● **DATA EXTRACT**:
++++++

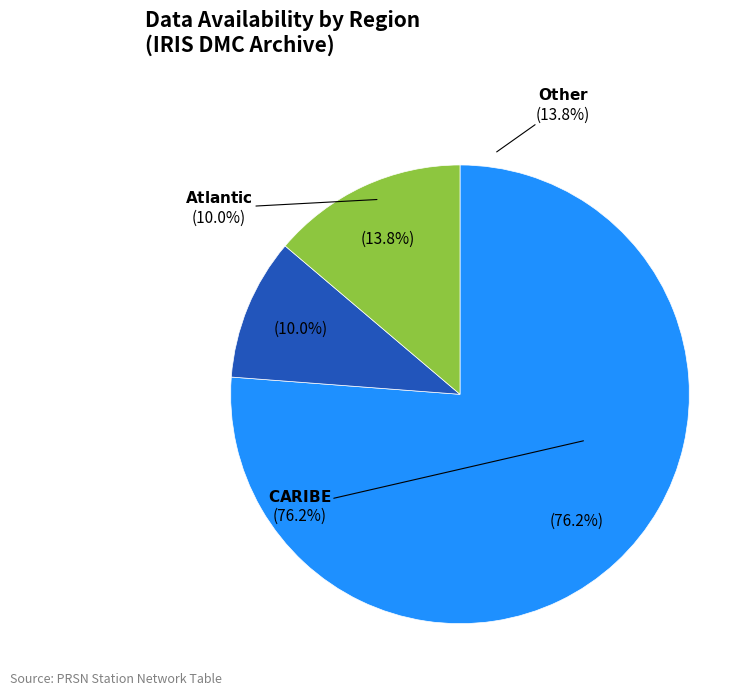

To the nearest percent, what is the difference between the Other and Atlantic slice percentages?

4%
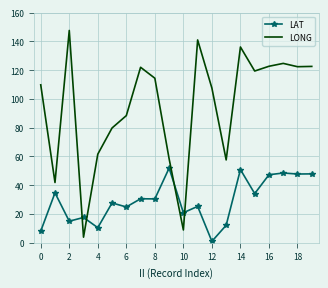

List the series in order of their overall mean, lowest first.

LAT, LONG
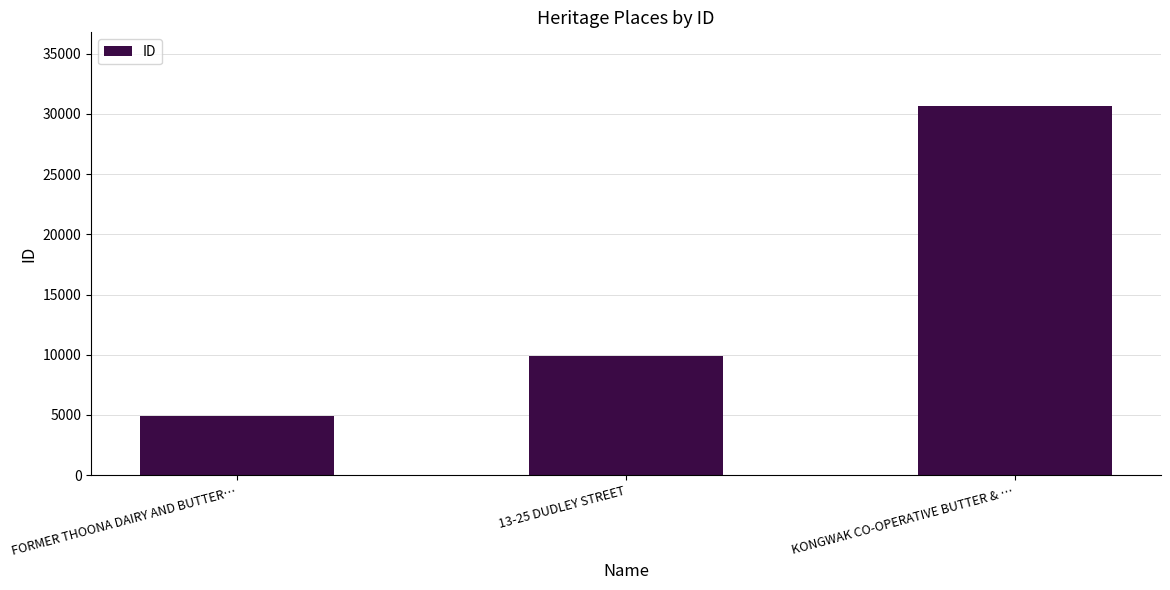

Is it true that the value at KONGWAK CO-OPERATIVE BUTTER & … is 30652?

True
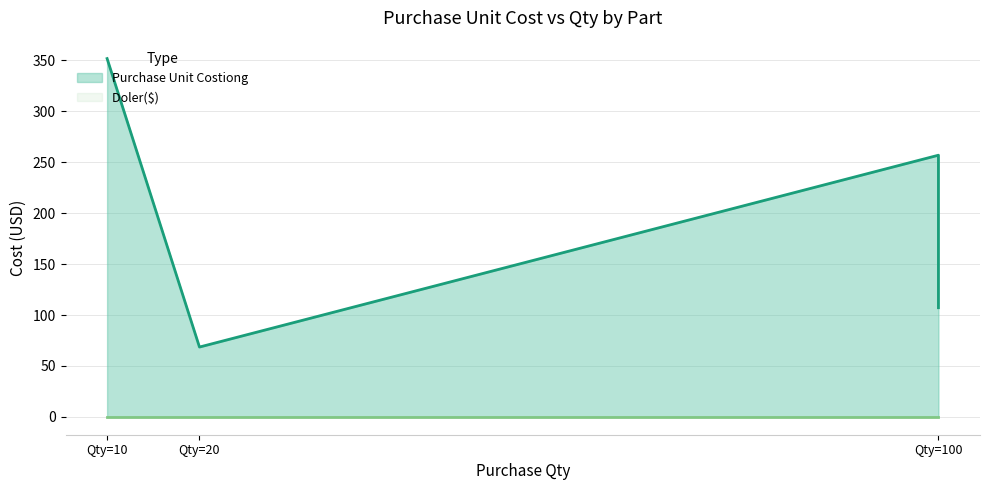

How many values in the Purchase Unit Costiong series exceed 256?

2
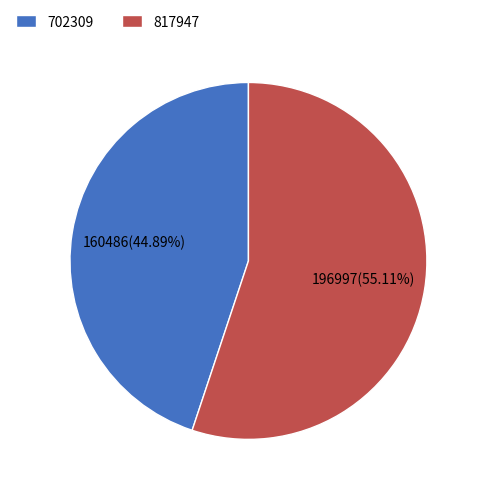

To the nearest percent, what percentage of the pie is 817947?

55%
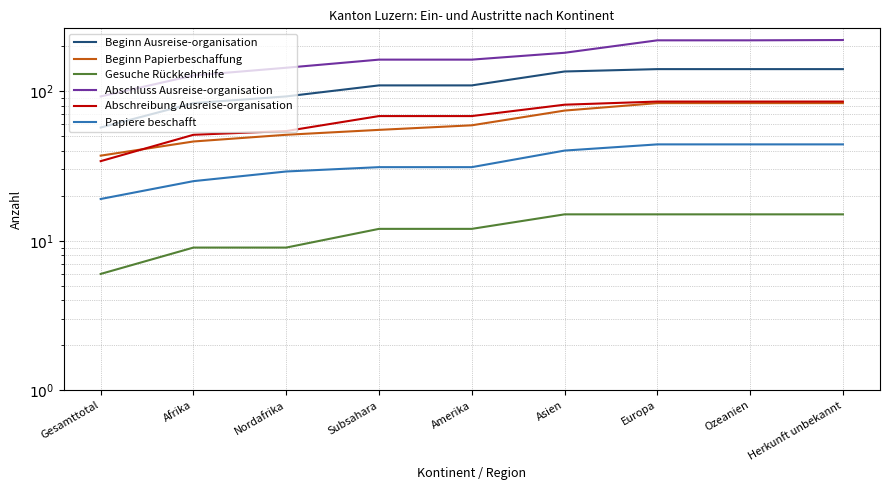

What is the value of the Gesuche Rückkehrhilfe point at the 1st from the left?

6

++++++

● **EXERCISE REQUIREMENTS**: Gather every line in the entries above that contains the string "percent", matching its case exactly.

● **OUTPUT**:
To the nearest percent, what is the difference between the Other and Atlantic slice percentages?
To the nearest percent, what percentage of the pie is 817947?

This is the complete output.